Just wanted to update this. I tapped the senders with a rubber mallet to loosen them. Stbd turned with no problem at all, port was stuck. I took port completely off and clamped it in a vice and was able to get it broken free and was able to rotate it too.

Thanks for the guidance guys!
 
Just wanted to update this. I tapped the senders with a rubber mallet to loosen them. Stbd turned with no problem at all, port was stuck. I took port completely off and clamped it in a vice and was able to get it broken free and was able to rotate it too.

Thanks for the guidance guys!

sink them !!!! go to http://www.glendinningprods.com/ get two new ones the tacks will jump all over the place never stay steady....i promis they will waver. while you are there change the cables use the ones at glendenning they are a little stiffer and will not let the tacks shape or waver.
trust me i been there
 
What was stuck on the port one? Was it the inner workings of the adaptor? Or the adaptor in the engine? My adaptor was driven with about a 6” cable with squared ends. The adaptor has matching female squares. If the Inner workings of the adaptor freeze up, the cable will break or the square ends will wear off. That will give an erratic tach and cause your synchronizor fits.
 
What was stuck on the port one? Was it the inner workings of the adaptor? Or the adaptor in the engine? My adaptor was driven with about a 6” cable with squared ends. The adaptor has matching female squares. If the Inner workings of the adaptor freeze up, the cable will break or the square ends will wear off. That will give an erratic tach and cause your synchronizor fits.
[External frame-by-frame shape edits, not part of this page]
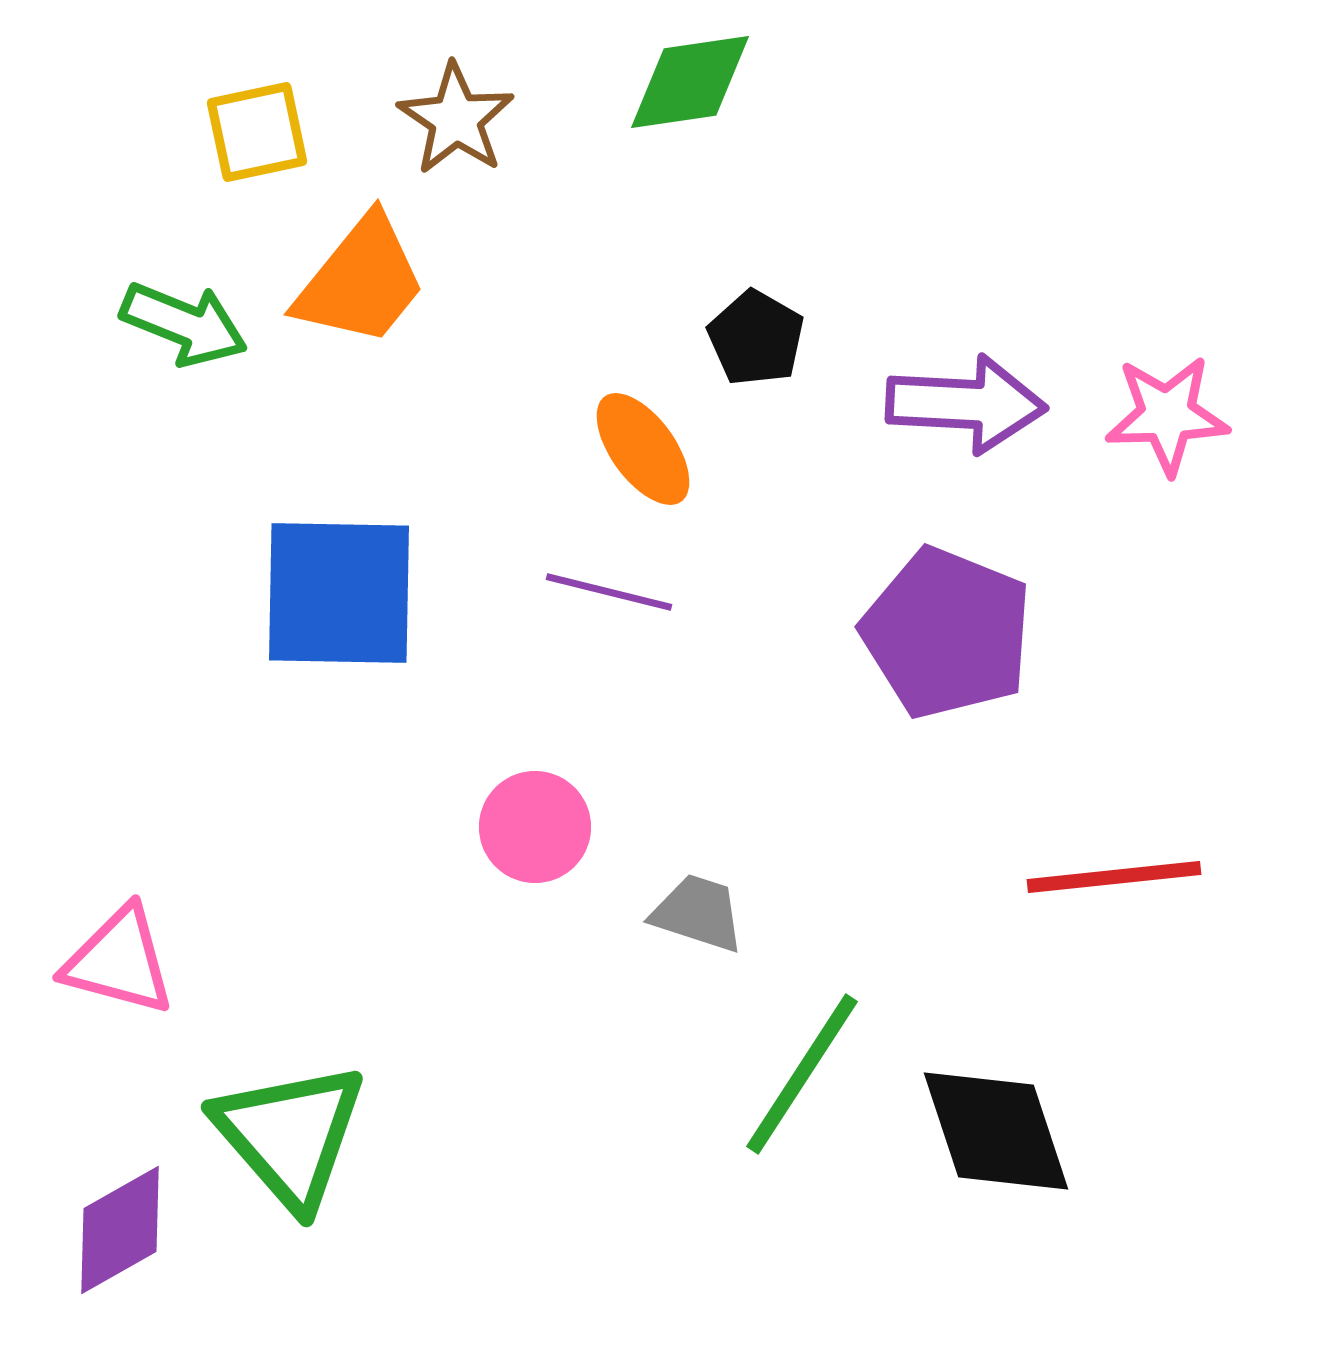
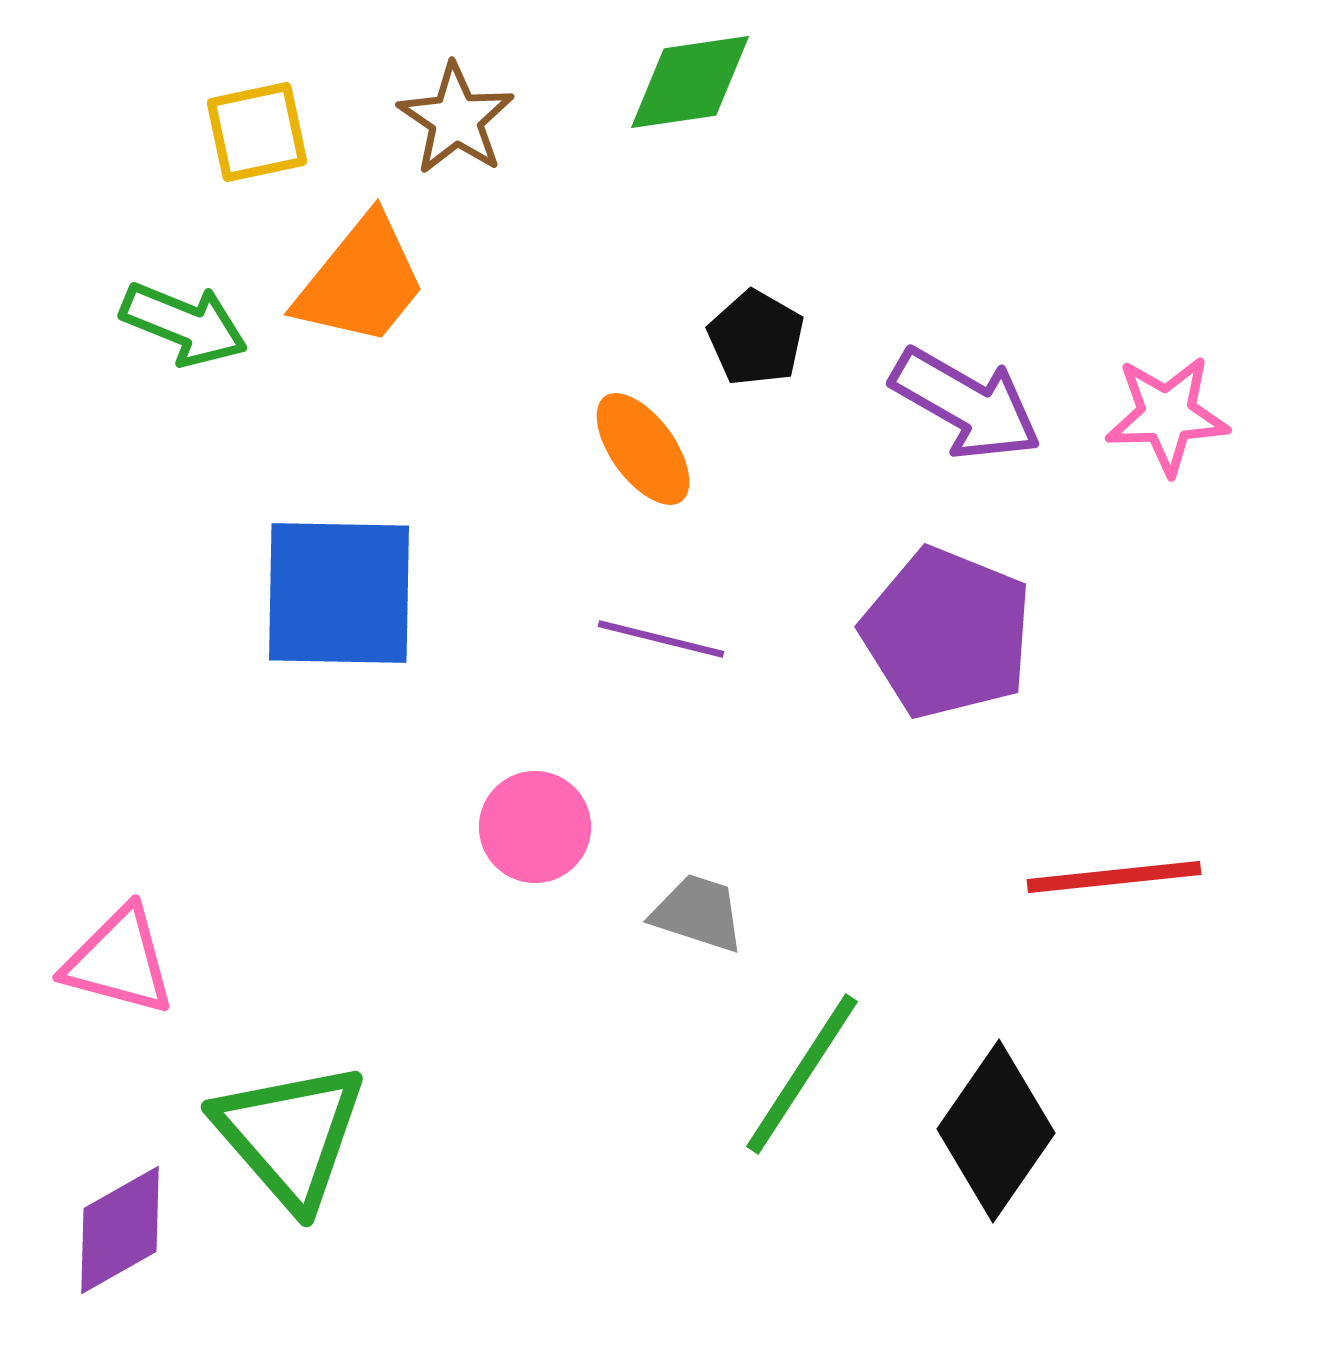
purple arrow: rotated 27 degrees clockwise
purple line: moved 52 px right, 47 px down
black diamond: rotated 53 degrees clockwise
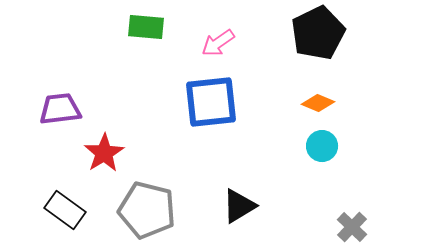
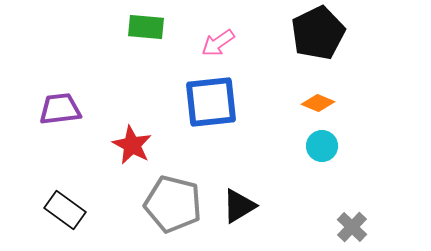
red star: moved 28 px right, 8 px up; rotated 12 degrees counterclockwise
gray pentagon: moved 26 px right, 6 px up
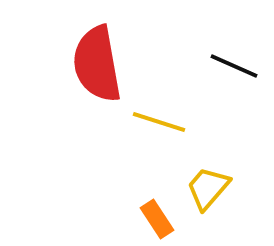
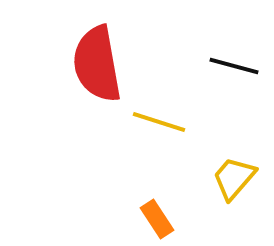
black line: rotated 9 degrees counterclockwise
yellow trapezoid: moved 26 px right, 10 px up
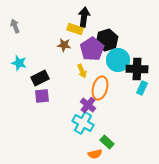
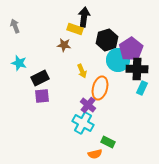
purple pentagon: moved 39 px right
green rectangle: moved 1 px right; rotated 16 degrees counterclockwise
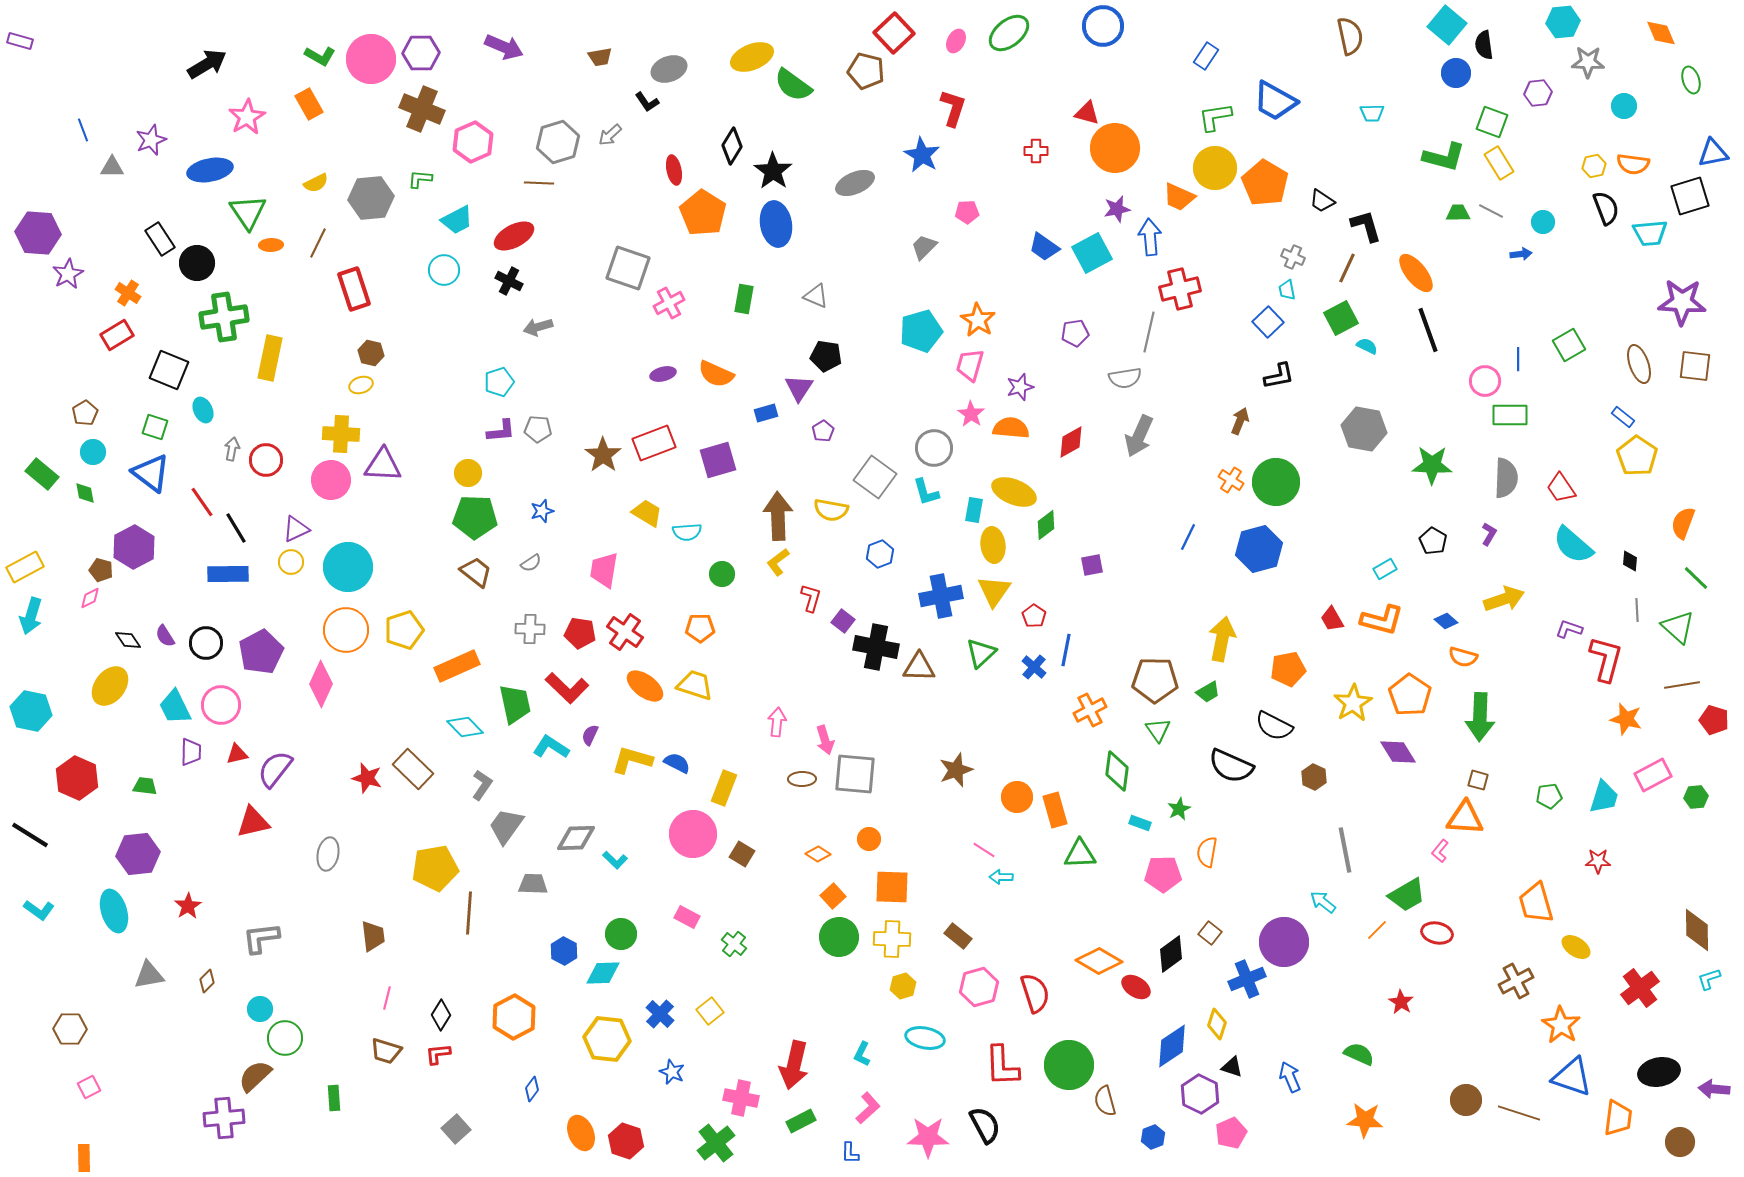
The sender is a two piece unit, the insides were good, I was just trying to rotate the sender itself.

My issue was that when the engines were re-manned (or possibly always been that way?) the tach senders got moved and the angles at which were not condusive to a straight run to the sync. They had to make about 4-5 tight bends to get there. One of the cables had indeed broken, hence the reason I was in there. I'm sure the breakage was primarily due to the extreme bends.

Once I spun each sender about 90deg the cable run is now a single smooth S with no tight bends at all.